---------- Data to process ----------

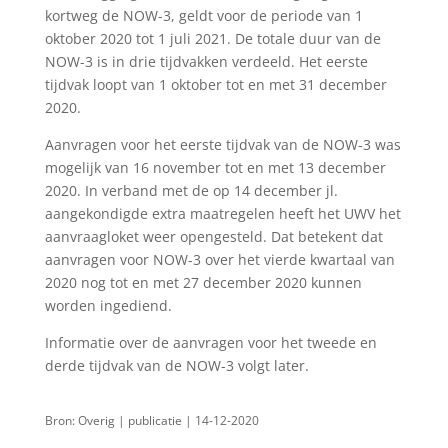
kortweg de NOW-3, geldt voor de periode van 1
oktober 2020 tot 1 juli 2021. De totale duur van de
NOW-3 is in drie tijdvakken verdeeld. Het eerste
tijdvak loopt van 1 oktober tot en met 31 december
2020.
Aanvragen voor het eerste tijdvak van de NOW-3 was
mogelijk van 16 november tot en met 13 december
2020. In verband met de op 14 december jl.
aangekondigde extra maatregelen heeft het UWV het
aanvraagloket weer opengesteld. Dat betekent dat
aanvragen voor NOW-3 over het vierde kwartaal van
2020 nog tot en met 27 december 2020 kunnen
worden ingediend.
Informatie over de aanvragen voor het tweede en
derde tijdvak van de NOW-3 volgt later.
Bron: Overig | publicatie | 14-12-2020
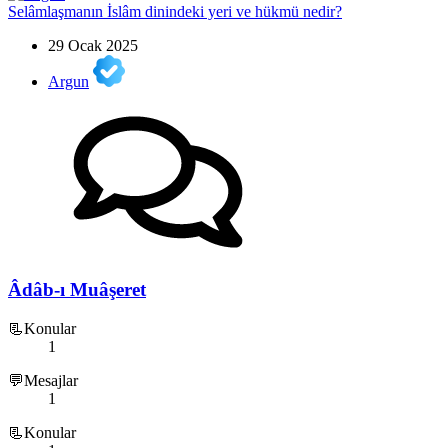
Selâmlaşmanın İslâm dinindeki yeri ve hükmü nedir?
29 Ocak 2025
Argun
Âdâb-ı Muâşeret
📃Konular
1
💬Mesajlar
1
📃Konular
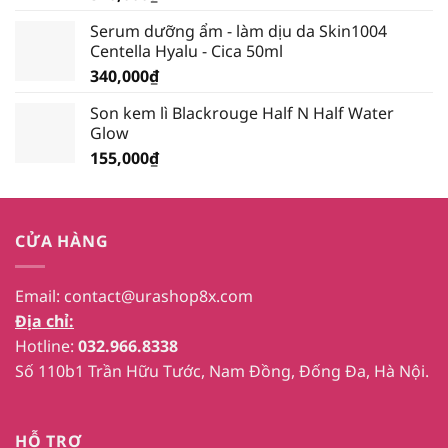
Serum dưỡng ẩm - làm dịu da Skin1004
Centella Hyalu - Cica 50ml
340,000
₫
Son kem lì Blackrouge Half N Half Water
Glow
155,000
₫
CỬA HÀNG
Email:
contact@urashop8x.com
Địa chỉ:
Hotline:
032.966.8338
Số 110b1 Trần Hữu Tước, Nam Đồng, Đống Đa, Hà Nội.
HỖ TRỢ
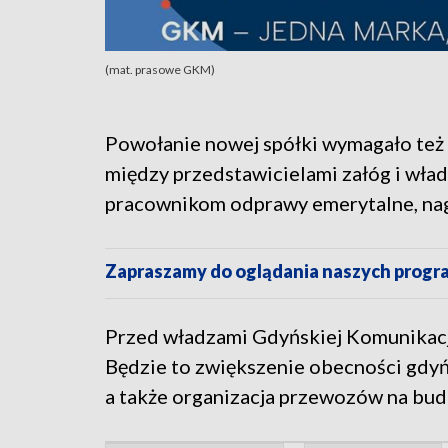
(mat. prasowe GKM)
Powołanie nowej spółki wymagało też
między przedstawicielami załóg i wł
pracownikom odprawy emerytalne, nagr
Zapraszamy do oglądania naszych pro
Przed władzami Gdyńskiej Komunikacji 
Będzie to zwiększenie obecności gdy
a także organizacja przewozów na bu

----------

_Written task_. Rewrite all the items above with every "NOW-3" replaced by "NOW-4" and everything else unchanged. Leave out the pictures.

_Written reply_.
kortweg de NOW-4, geldt voor de periode van 1
oktober 2020 tot 1 juli 2021. De totale duur van de
NOW-4 is in drie tijdvakken verdeeld. Het eerste
tijdvak loopt van 1 oktober tot en met 31 december
2020.
Aanvragen voor het eerste tijdvak van de NOW-4 was
mogelijk van 16 november tot en met 13 december
2020. In verband met de op 14 december jl.
aangekondigde extra maatregelen heeft het UWV het
aanvraagloket weer opengesteld. Dat betekent dat
aanvragen voor NOW-4 over het vierde kwartaal van
2020 nog tot en met 27 december 2020 kunnen
worden ingediend.
Informatie over de aanvragen voor het tweede en
derde tijdvak van de NOW-4 volgt later.
Bron: Overig | publicatie | 14-12-2020
Selâmlaşmanın İslâm dinindeki yeri ve hükmü nedir?
29 Ocak 2025
Argun
Âdâb-ı Muâşeret
📃Konular
1
💬Mesajlar
1
📃Konular
Serum dưỡng ẩm - làm dịu da Skin1004
Centella Hyalu - Cica 50ml
340,000
₫
Son kem lì Blackrouge Half N Half Water
Glow
155,000
₫
CỬA HÀNG
Email:
contact@urashop8x.com
Địa chỉ:
Hotline:
032.966.8338
Số 110b1 Trần Hữu Tước, Nam Đồng, Đống Đa, Hà Nội.
HỖ TRỢ
(mat. prasowe GKM)
Powołanie nowej spółki wymagało też
między przedstawicielami załóg i wł
pracownikom odprawy emerytalne, nagr
Zapraszamy do oglądania naszych pro
Przed władzami Gdyńskiej Komunikacji 
Będzie to zwiększenie obecności gdy
a także organizacja przewozów na bu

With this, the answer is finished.